“They’ve got one for us!”
Jo calls her husband, organises the house, and waits.
She opens the sliding door to the patio, lights up a ciggie and exhales into the sky until the nervousness in her stomach has no oxygen.
The doorbell rings.
Jo tosses the smoke over her shoulder, shooing remaining swirls outside before scurrying down the hallway to the shadow behind the door. The latch opens effortlessly, a woman stands on the doorstep with her phone and file. The baby is in a capsule on the porch, her eyelashes printed against her brow bones. Wide eyed and silent. This is baby Amelia.
Jo carries Amelia inside. The baby unblinking, eyes fanning. She lifts her out of the capsule, gently unwrapping the swaddles, releasing the smell of Amelia into her home. Jo can tell from the weight of the baby; this one has an Open Back. She turns her over, and there it is. Her back is cold to touch and open from her neck to her iliac crests. Her organs are grey and cracked. The handles of her spine are spinning to keep the bats out. The draught around Amelia’s back is bitter and brittle.
Amelia drinks some warm milk and Jo cautiously wraps her up. She huddles behind the baby in her bed, her own chest freezing.
10 days. 10 days is all she has.
Each day she cradles Amelia to protect her Open Back. When Amelia’s cries, it’s in drones and whimpers, her spine spins and spins but the bats claw and tear at her organs, stringing out her ligaments, her tissues, until they are tattered flags of flesh. Organs cold and orphan grey.
By day 4, Amelia’s organ cracks seal. They begin to turn the colour of pale flesh. They begin to moisten and shine. Her spine slows, swinging back and forth on its hinges.

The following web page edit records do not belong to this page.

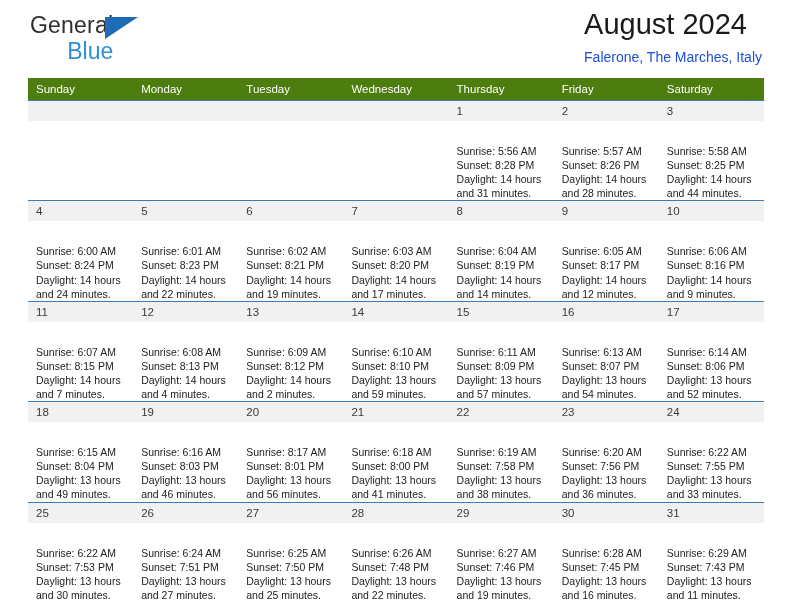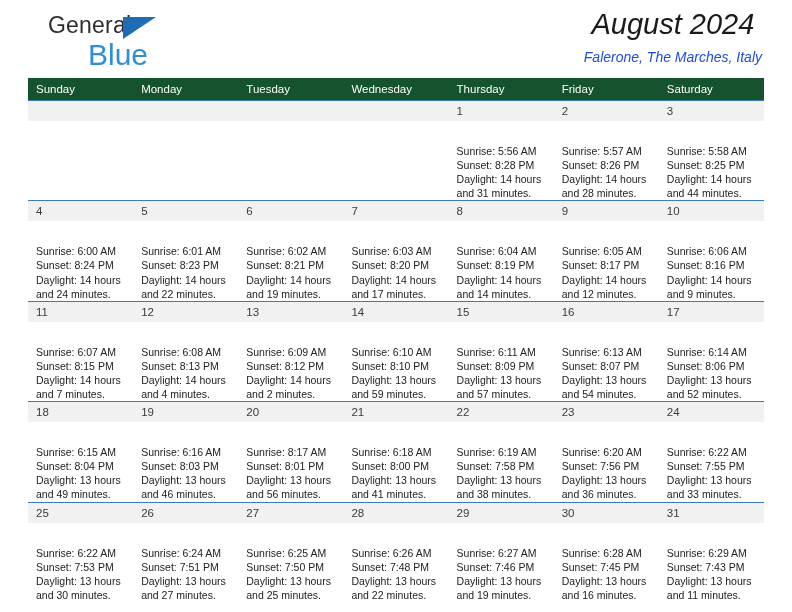--- a/index.html
+++ b/index.html
@@ -23,55 +23,55 @@
     padding: 0 28px;
   }
 
   
   .header {
     position: relative;
     height: 78px;
   }
   .brand {
     position: absolute;
-    left: 20px;
+    left: 2px;
     top: 14px;
     line-height: 1;
     user-select: none;
+    text-align: right;
   }
   .brand-top {
     position: relative;
     display: block;
     font-size: 23px;
     color: #2e2e2e;
     letter-spacing: .2px;
     height: 25px;
   }
   .brand-tri {
     position: absolute;
     left: 75px;
     top: 3px;
     width: 0;
     height: 0;
     border-left: 33px solid #1d6cb5;
     border-bottom: 22px solid transparent;
   }
   .brand-bottom {
     display: block;
-    font-size: 30px;
+    font-size: 23px;
     color: #2f8fd6;
-    margin-left: 40px;
+    margin-left: 26px;
     margin-top: 1px;
   }
   .title-block {
     position: absolute;
     right: 2px;
     top: 8px;
-    text-align: center;
-    font-style: italic;
+    text-align: left;
   }
   .cal-title {
     font-size: 29px;
     color: #1a1a1a;
     line-height: 1.12;
     font-weight: normal;
     margin: 0;
   }
   .cal-subtitle {
     font-size: 14px;
@@ -79,21 +79,21 @@
     margin-top: 9px;
   }
 
   
   table.calendar {
     width: 736px;
     border-collapse: collapse;
     table-layout: fixed;
   }
   table.calendar th {
-    background: #14532d;
+    background: #4d7c0f;
     color: #ffffff;
     font-size: 11.5px;
     font-weight: normal;
     text-align: left;
     padding: 5px 0 5px 8px;
     height: 11px;
     border: none;
   }
   table.calendar td {
     vertical-align: top;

Then day 5 – parental access. Amelia returns, wide eyed and still. Her back freezing and open, again. Organs embossed in a dull top coat. Matte crack-pipe-grey. This time Amelia doesn’t cry, yet bats tangle in the threads of her tissues like a pornographic cat’s cradle.

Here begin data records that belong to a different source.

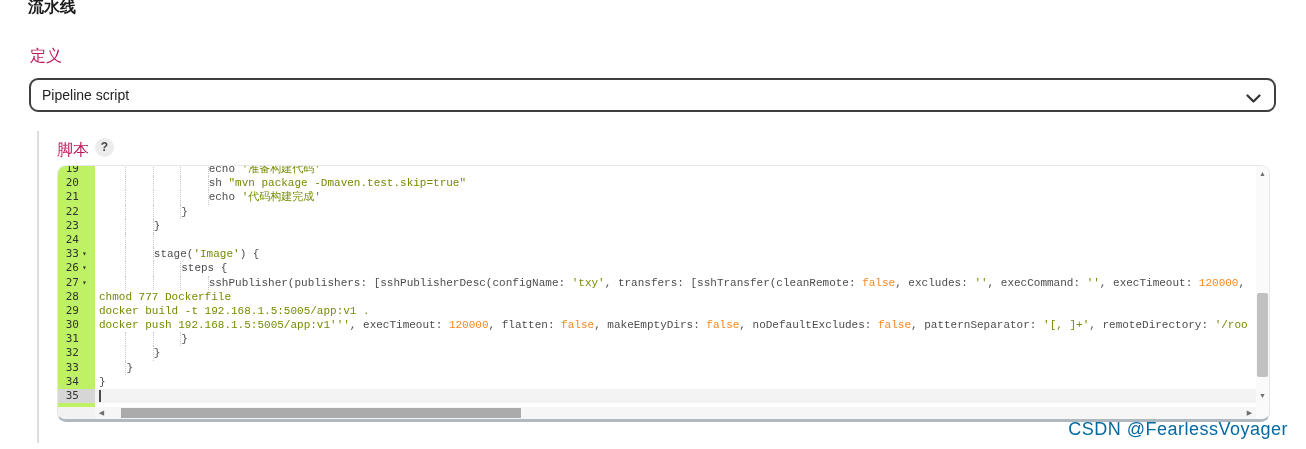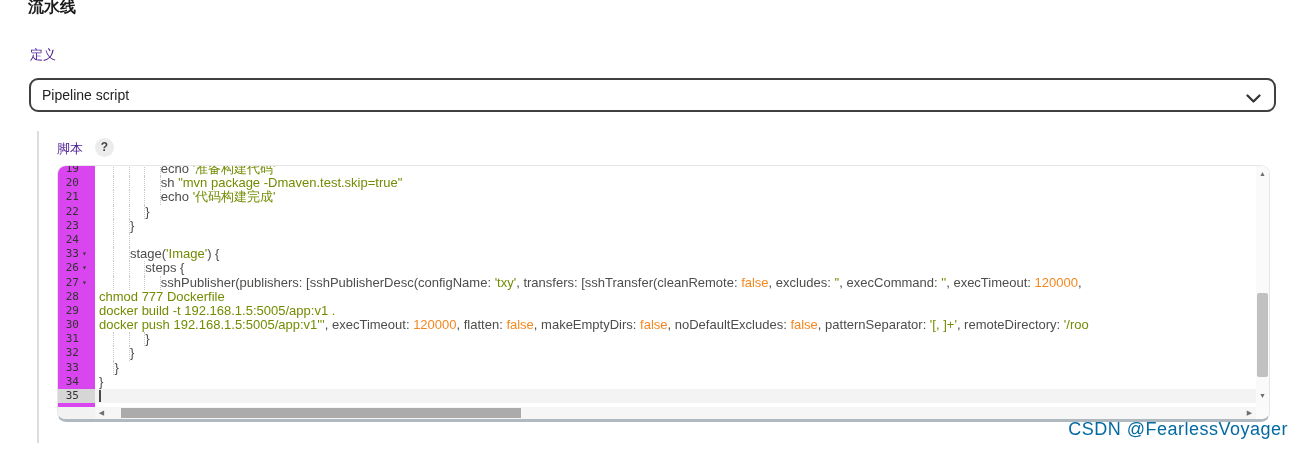--- a/index.html
+++ b/index.html
@@ -1,51 +1,51 @@
 <!DOCTYPE html>
 <html style="--tok-default: #4d4d4c; --tok-string: #718c00; --tok-const: #f5871f;"><head>
 <meta charset="utf-8">
 <style>
   * { box-sizing: border-box; margin: 0; padding: 0; }
   html,body { width:1306px; height:449px; background:#fff; overflow:hidden;
               font-family:"Liberation Sans", sans-serif; position:relative; }
 
   .page-title { position:absolute; left:28px; top:-3px; font-size:16px; font-weight:700; color:#1a1a1a; }
-  .field-label { position:absolute; font-size:13px; color:#4c1d95; }
+  .field-label { position:absolute; font-size:16px; color:#be185d; }
   #def-label { left:30px; top:46px; }
 
   .select-box { position:absolute; left:29px; top:78px; width:1247px; height:34px;
                 background:#fff; border:2px solid #404040; border-radius:9px; cursor:pointer; }
   .select-box .sel-val { position:absolute; left:11px; top:0; line-height:30px; font-size:14px; color:#222; }
   .select-box .chev { position:absolute; right:13px; top:10px; }
 
   .section-line { position:absolute; left:37px; top:131px; width:2px; height:312px; background:#ddd; }
 
   #script-label { left:57px; top:140px;font-family:Liberation Mono, monospace; }
   .help-badge { position:absolute; left:95px; top:138px; width:19px; height:19px; border-radius:50%;
                 background:#ececec; color:#444; font-size:12px; font-weight:700; text-align:center;
                 line-height:19px; cursor:pointer; }
 
   
   .editor { position:absolute; left:57px; top:165px; width:1213px; height:257px;
             background:#fff; border:1px solid #e6e6e6; border-bottom:3px solid #b0b9c0;
             border-radius:9px; overflow:hidden; }
   .ed-body { position:absolute; left:0; top:0; right:0; height:241px; overflow:hidden; }
-  .gutter { position:absolute; left:0; top:0; width:37px; height:241px; background:#d946ef; overflow:hidden; }
+  .gutter { position:absolute; left:0; top:0; width:37px; height:241px; background:#bef264; overflow:hidden; }
   .gutter-inner, .code-inner { margin-top:-4px; }
   .gutter-cell { height:14.2px; line-height:14.2px; font-family:"DejaVu Sans Mono", monospace;
                  font-size:11px; color:#333; display:flex; }
   .gutter-cell .num { flex:1; text-align:right; padding-right:3px; }
   .gutter-cell .fold { width:13px; font-size:8px; color:#333; line-height:14.2px; cursor:pointer; }
   .gutter-cell.act { background:#d6d6d6; }
 
   .code-vp { position:absolute; left:37px; top:0; right:13px; height:241px; overflow:hidden;
              cursor:text; }
   .code-line { height:14.2px; line-height:14.2px; white-space:pre;
-               font-family:Liberation Sans, sans-serif; font-size:13px; color:#4d4d4c;
+               font-family:Liberation Mono, monospace; font-size:11px; color:#4d4d4c;
                padding-left:4px; position:relative; }
   .code-line.actline { background:#f3f3f3; }
   .cursor { position:absolute; left:4px; top:1px; width:2px; height:12px; background:#4a4a4a; }
   .ind { display:inline-block; white-space:pre; border-right:1px dotted #c8c8c8; height:14.2px; vertical-align:top; }
   .tk-d { color:var(--tok-default,#4d4d4c); }
   .tk-s { color:var(--tok-string,#718c00); }
   .tk-c { color:var(--tok-const,#f5871f); }
 
   
   .vsb { position:absolute; right:0; top:0; width:13px; height:241px; background:#fafafa; }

Night 6, Amelia wines all night, Jo swaddles her with her bare chest, bat wings protruding and elbowing the baby’s skin, stretching it until it’s translucent.
Day 8.
Back almost sealed, self-zipping from cervical and lumbar spine. Thoracic still gaping. Heart still not pink enough, but bats have migrated to find another Open Back.
Day 10.
The lady with the file shadows the door again, Amelia’s back is closed and warm, she coos and babbles, eyes blink, and she cries without her back unzipping. Jo hands her over tenderly, a chill swirling around her own neck. A tiny hole opens just above the collar of her cardigan. She shuts the door, shudders, and pulls her cardigan up to cover the hole. She glances at the photo of her with her own mother; the only photo she has.